While the IAEA is reviewing the nuclear side of the agreement, there is no equivalent body dealing with sanctions. The negotiators must therefore agree on how this can be done. This is a stumbling block that needs to be resolved quickly. Western diplomats said they are waiting for Iran to come up with proposals in Vienna this week.

One possibility would be for the US Office of Foreign Asset Control to issue guidelines for doing business with Iran and to publish the repeal of relevant executive orders. Another instrument could be the conclusion of contracts for oil exports or the opening of foreign bank accounts.

With the US unilaterally pulling out of the deal, Washington likely needs to take a “sensible first step,” as a senior Western diplomat put it, and lift some sanctions before Tehran takes action to reduce its nuclear program.

Guarantees

Tehran has publicly insisted on many occasions that Washington should provide legal guarantees that the US will not get out of the deal if it is restored.

“There has to be a serious and sufficient guarantee that the untrustworthy US will not leave the JCPOA again,” said Iranian Foreign Minister Amir Abdollahian in a telephone conversation with EU Foreign Affairs Representative Josep Borrell in November.

But US President Joe Biden will not be able to offer such a legal position Guarantee.
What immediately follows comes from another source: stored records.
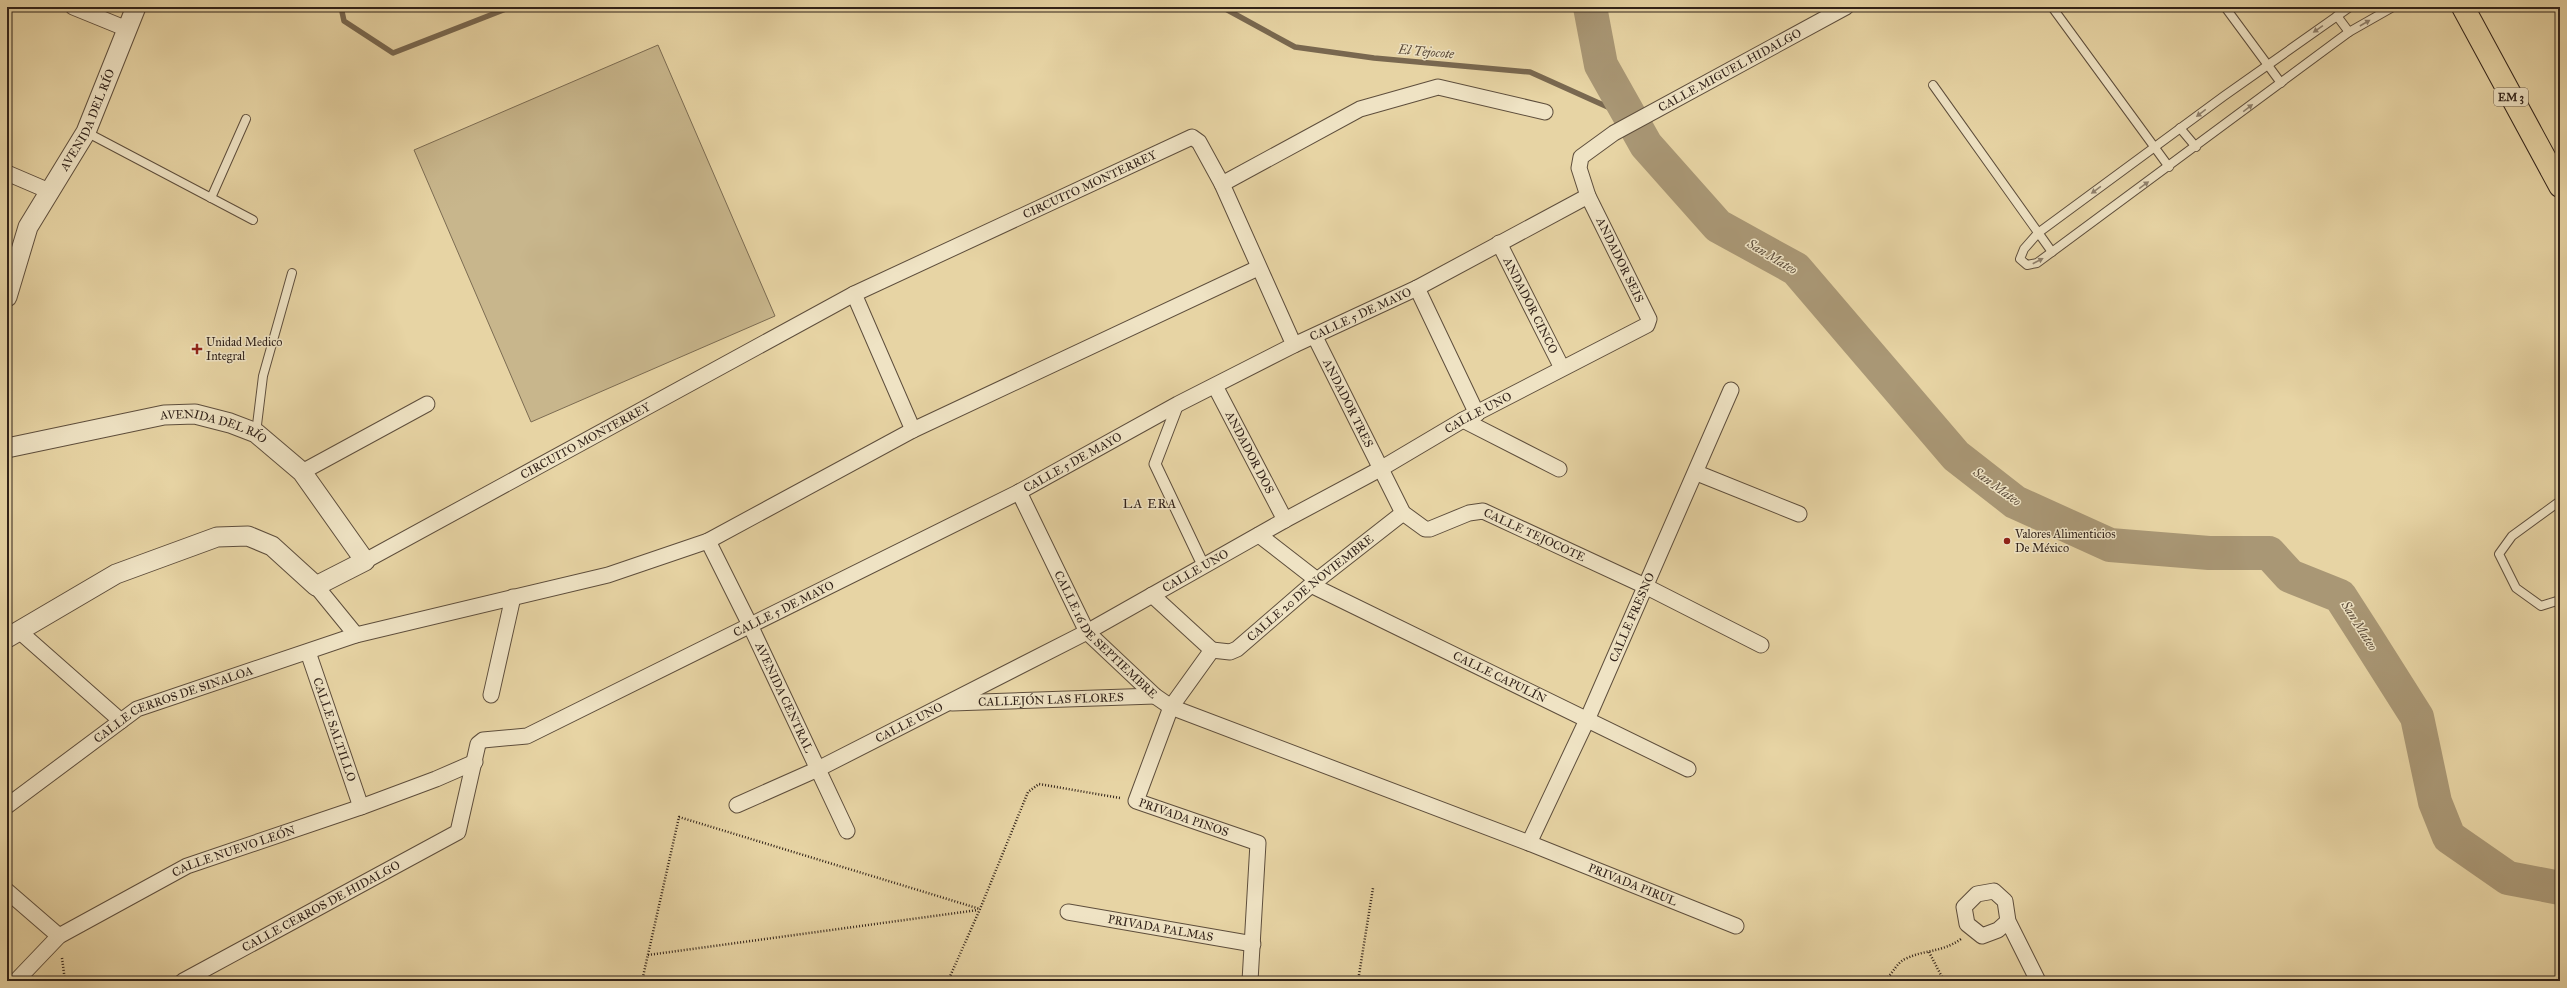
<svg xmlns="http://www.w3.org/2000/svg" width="2567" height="988" font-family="'IM FELL Great Primer',serif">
<rect width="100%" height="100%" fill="#e7d4a4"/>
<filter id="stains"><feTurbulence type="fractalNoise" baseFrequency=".005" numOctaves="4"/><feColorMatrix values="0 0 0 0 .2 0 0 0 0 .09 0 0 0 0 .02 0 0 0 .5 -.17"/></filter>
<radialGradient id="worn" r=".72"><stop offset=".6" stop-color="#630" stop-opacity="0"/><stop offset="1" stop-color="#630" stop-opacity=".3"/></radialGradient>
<path fill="#c8b68c" stroke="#7c6c52" d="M658 45 775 316 531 422 414 150Z"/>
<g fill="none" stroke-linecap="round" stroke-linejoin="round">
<g stroke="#796850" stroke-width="5.5">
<path d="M341 7 344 21 393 53 511 7"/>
<path d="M1222 7 1295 47 1374 58 1530 72 1630 117"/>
</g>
<path stroke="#a99775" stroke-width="34" d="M1590 7 1601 65 1646 145 1718 226 1796 269 1956 456 2015 502 2110 545 2209 553H2269L2290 576 2340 596 2367 638 2417 717 2435 802 2449 837 2508 878 2560 888"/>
<defs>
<g id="service">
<path d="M2052 7 2169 167"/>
<path d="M2225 7 2281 83"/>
<path d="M2350 7 2224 96 2038 233 2024 249 2020 259 2027 265 2037 263 2349 32 2393 7"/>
<path d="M2337 16 2349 32"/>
<path d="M1933 85 2052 252"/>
<path d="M2180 128 2196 147"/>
<path d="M86 132 253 220"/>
<path d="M211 198 246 119"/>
<path d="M256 433 263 376 292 273"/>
<path d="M2560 501 2512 536 2499 554 2516 588 2541 606 2560 600"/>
</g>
<path id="pedestrian" d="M1178 404 1155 464 1204 567"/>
<g id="minor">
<path d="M73 7 127 29"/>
<path d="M7 173 49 191"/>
<path d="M1222 184 1360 109 1438 87 1545 112"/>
<path id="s1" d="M1499 243 1562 368"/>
<path d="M1417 288 1477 414"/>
<path d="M854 294 913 430"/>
<path id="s2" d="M1315 337 1403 513 1425 529H1430L1469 513 1483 511 1645 586 1761 645"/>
<path id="s3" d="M1215 386 1285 520"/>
<path d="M1463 420 1559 469"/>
<path d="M302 472 427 404"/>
<path d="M1697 473 1799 514"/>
<path id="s4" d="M1019 492 1087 632 1155 696 1171 707 1529 843 1736 926"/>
<path d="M1259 535 1317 580"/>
<path id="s5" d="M708 541 750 625 847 831"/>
<path id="s6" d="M365 561 854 294 1192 137 1199 142 1222 184 1294 345"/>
<path id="s7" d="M1311 585 1688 769"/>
<path d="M316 586 356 635"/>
<path d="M1152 595 1212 650"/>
<path d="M19 631 121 721"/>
<path id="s8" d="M1212 650 1171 707 1136 801 1258 843 1250 981"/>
<path id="s9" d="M1212 650 1230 652 1237 649 1311 585 1403 513"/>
<path id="s10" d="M308 652 361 807"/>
<path d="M491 695 513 597"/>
<path id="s11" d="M952 703 1155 696"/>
<path id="s12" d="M737 805 818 769 1087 632 1285 520 1382 468 1463 420 1647 325 1649 319 1588 196 1579 168 1581 157 1614 133 1846 7"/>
<path id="s13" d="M7 806 137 709 356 635 608 575 708 541 913 430 1258 268"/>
<path id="s14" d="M1529 843 1587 720 1731 390"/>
<path d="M7 891 59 936"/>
<path id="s15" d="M1068 912 1253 944"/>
<path d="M2008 921 1998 930 1982 936 1967 924 1964 907 1977 894 1994 891 2005 901 2008 921 2038 981"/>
<path id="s16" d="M16 981 59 936 187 866 361 807 436 779 475 762"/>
<path id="s17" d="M183 981 458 832 478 744 483 740 527 736 1019 492 1178 404 1294 345 1417 288 1588 196"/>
</g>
<g id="tertiary">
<path id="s18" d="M7 297 28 227 86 132 136 7"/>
<path id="s19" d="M7 448 164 415 195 414 230 423 256 433 302 472 365 561 316 586 272 546 248 536 217 537 116 574 7 638"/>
</g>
<path id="primary" d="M2463 7 2560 186"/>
</defs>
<use href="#service" stroke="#5e4e3c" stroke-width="10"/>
<use href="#pedestrian" stroke="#5e4e3c" stroke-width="13"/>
<use href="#minor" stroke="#5e4e3c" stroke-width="17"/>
<use href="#tertiary" stroke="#5e4e3c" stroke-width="21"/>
<use href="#primary" stroke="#312219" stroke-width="24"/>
<g stroke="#312219" stroke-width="2.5" stroke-dasharray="1 2" stroke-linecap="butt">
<path d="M1929 952 1944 981"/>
<path d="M648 955 978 910"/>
<path d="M62 958 65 981"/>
<path d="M642 981 679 817 980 909"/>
<path d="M948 981 980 909 1028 792 1039 784 1120 798"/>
<path d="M1358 981 1373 888"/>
<path d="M1883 981C1892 976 1896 963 1905 959 1926 949 1941 953 1961 939"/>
</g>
<use href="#service" stroke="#efe3c4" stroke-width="8"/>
<use href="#pedestrian" stroke="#efe3c4" stroke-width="11"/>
<use href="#minor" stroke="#efe3c4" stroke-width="15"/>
<use href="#tertiary" stroke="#efe3c4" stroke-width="19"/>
<use href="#primary" stroke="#e7d4a4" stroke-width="22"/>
</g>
<defs><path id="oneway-solid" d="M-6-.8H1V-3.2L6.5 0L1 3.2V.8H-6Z"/></defs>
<g fill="#90826e">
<use href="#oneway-solid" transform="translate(2365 23) rotate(-30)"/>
<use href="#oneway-solid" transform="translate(2318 29) rotate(145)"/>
<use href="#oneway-solid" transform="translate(2248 108) rotate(-37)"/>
<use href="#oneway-solid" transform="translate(2201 113) rotate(143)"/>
<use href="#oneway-solid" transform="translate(2144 185) rotate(-36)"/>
<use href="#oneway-solid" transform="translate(2096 190) rotate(144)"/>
<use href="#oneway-solid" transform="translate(2038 261) rotate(-28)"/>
</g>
<g fill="#8f2418" stroke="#efe3c4" stroke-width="1.5">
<path d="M195 343h4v4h4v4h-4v4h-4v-4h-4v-4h4z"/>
<circle cx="2007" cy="541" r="4"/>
</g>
<g text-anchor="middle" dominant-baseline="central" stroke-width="3" stroke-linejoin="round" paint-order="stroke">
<rect fill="#efe3c4" stroke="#6a5c4c" stroke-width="1" x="2494" y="88" width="34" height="18" rx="3"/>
<g font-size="11" font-weight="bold" fill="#312219">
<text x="2511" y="97">EM 3</text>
</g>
<g font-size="12" fill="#312219" stroke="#efe3c4">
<text stroke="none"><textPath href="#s12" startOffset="1386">CALLE MIGUEL HIDALGO</textPath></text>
<text stroke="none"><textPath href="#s18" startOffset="196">AVENIDA DEL RÍO</textPath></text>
<text stroke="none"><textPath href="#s6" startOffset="817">CIRCUITO MONTERREY</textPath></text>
<text transform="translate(1620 260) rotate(64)">ANDADOR SEIS</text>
<text stroke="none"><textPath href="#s1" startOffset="70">ANDADOR CINCO</textPath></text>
<text stroke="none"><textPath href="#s17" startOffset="1388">CALLE 5 DE MAYO</textPath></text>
<text stroke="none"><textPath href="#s2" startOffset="74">ANDADOR TRES</textPath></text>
<text stroke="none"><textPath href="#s12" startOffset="839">CALLE UNO</textPath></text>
<text stroke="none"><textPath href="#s19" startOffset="212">AVENIDA DEL RÍO</textPath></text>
<text stroke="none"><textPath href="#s6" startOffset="251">CIRCUITO MONTERREY</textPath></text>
<text stroke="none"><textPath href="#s3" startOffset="75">ANDADOR DOS</textPath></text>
<text stroke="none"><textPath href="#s17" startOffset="1064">CALLE 5 DE MAYO</textPath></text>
<text stroke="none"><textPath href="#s2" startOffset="342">CALLE TEJOCOTE</textPath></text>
<text stroke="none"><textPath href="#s12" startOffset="515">CALLE UNO</textPath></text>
<text stroke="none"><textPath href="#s9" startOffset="121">CALLE 20 DE NOVIEMBRE</textPath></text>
<text stroke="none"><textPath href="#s17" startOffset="740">CALLE 5 DE MAYO</textPath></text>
<text stroke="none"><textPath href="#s14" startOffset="248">CALLE FRESNO</textPath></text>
<text stroke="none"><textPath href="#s4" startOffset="169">CALLE 16 DE SEPTIEMBRE</textPath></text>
<text stroke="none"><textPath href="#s7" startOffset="210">CALLE CAPULÍN</textPath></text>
<text stroke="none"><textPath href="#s5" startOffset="174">AVENIDA CENTRAL</textPath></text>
<text stroke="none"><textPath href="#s11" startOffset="99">CALLEJÓN LAS FLORES</textPath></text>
<text stroke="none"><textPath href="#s13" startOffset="197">CALLE CERROS DE SINALOA</textPath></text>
<text stroke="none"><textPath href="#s12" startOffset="191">CALLE UNO</textPath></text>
<text stroke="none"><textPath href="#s10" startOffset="82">CALLE SALTILLO</textPath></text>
<text stroke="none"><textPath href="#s8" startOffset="221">PRIVADA PINOS</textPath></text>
<text stroke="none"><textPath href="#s16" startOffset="257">CALLE NUEVO LEÓN</textPath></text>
<text stroke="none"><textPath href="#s4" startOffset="763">PRIVADA PIRUL</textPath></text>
<text stroke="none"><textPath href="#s17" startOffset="157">CALLE CERROS DE HIDALGO</textPath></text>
<text stroke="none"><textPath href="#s15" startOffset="94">PRIVADA PALMAS</textPath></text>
</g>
<g font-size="12" fill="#312219" stroke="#efe3c4" text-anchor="start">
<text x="206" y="342">Unidad Medico<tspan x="206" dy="14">Integral</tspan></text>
<text x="2015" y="534">Valores Alimenticios<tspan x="2015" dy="14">De México</tspan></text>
</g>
<g font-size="13" font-style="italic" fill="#5b4b39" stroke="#efe3c4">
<text transform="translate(1426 52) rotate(5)">El Tejocote</text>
<text transform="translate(1772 257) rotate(31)">San Mateo</text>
<text transform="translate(1997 487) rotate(36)">San Mateo</text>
<text transform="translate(2359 626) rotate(58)">San Mateo</text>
</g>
<g font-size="13" letter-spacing="1" fill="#312219" stroke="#efe3c4">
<text x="1150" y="504">LA ERA</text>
</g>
</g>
<rect width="2567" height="988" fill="none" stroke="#e7d4a4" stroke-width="24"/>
<rect x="8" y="8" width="2551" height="972" fill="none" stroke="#312219" stroke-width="2"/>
<rect x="12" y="12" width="2543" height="964" fill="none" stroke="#312219"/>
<rect width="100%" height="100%" filter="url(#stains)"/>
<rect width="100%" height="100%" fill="url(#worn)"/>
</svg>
Biden is already fighting with a deeply divided Congress, with even some Democrats being skeptical of diplomacy with Iran.
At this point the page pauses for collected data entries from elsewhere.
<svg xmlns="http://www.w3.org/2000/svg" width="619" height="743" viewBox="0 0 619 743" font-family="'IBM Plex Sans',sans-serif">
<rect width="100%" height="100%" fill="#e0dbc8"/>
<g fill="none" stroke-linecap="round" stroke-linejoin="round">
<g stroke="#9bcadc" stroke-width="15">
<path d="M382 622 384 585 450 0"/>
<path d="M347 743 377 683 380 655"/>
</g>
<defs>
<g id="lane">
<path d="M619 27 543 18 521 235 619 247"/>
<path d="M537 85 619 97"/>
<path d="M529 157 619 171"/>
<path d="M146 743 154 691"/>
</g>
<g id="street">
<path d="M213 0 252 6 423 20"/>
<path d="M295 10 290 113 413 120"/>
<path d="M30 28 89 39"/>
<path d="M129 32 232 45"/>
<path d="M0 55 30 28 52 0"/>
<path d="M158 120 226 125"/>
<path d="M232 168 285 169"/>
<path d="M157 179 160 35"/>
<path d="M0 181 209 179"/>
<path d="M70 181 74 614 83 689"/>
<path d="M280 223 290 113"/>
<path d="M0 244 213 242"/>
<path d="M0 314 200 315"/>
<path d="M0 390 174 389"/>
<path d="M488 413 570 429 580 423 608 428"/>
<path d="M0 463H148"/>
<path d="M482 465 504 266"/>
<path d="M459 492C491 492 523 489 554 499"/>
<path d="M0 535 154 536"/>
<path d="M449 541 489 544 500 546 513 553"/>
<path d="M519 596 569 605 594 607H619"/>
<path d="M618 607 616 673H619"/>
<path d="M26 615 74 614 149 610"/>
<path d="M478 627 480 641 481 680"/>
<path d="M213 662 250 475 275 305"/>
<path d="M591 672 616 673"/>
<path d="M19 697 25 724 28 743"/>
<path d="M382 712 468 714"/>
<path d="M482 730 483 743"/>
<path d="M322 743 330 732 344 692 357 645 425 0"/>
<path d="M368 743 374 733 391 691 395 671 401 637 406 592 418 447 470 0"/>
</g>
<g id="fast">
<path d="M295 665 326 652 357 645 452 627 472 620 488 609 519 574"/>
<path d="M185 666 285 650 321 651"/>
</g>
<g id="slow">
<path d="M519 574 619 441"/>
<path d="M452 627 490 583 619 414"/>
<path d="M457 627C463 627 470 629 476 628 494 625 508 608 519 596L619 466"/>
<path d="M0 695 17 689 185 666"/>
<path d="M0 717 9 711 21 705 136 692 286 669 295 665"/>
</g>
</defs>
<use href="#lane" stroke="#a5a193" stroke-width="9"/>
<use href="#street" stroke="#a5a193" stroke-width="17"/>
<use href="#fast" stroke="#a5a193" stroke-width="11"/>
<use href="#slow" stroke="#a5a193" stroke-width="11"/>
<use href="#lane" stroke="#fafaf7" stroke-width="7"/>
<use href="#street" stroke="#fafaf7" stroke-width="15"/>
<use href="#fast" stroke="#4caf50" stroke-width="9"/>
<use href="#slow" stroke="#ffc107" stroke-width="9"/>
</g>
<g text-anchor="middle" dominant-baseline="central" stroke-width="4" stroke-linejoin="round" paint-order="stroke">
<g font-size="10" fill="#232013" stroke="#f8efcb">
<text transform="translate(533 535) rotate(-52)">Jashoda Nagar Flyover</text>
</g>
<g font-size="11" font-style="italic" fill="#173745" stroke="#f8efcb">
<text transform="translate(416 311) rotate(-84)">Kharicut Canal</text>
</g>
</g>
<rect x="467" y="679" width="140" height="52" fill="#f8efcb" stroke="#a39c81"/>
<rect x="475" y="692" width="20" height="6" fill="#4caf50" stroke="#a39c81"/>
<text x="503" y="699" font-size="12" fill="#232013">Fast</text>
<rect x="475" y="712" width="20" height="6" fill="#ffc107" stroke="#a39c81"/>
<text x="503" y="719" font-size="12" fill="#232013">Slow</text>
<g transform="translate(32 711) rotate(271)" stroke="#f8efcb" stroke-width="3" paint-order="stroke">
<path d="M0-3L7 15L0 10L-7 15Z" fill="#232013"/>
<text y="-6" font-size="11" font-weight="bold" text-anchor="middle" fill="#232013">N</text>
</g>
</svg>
But there could also be other ways of allowing the contracts to continue for some time after the theoretical reintroduction of sanctions by a future US administration, for example.

The Biden government could also make a political pledge to adhere to the agreement, similar to Biden’s pledge on the sidelines of the G20 summit in October. This would also be important for companies that want to do business with Iran, as they need to have enough confidence in Washington’s intentions.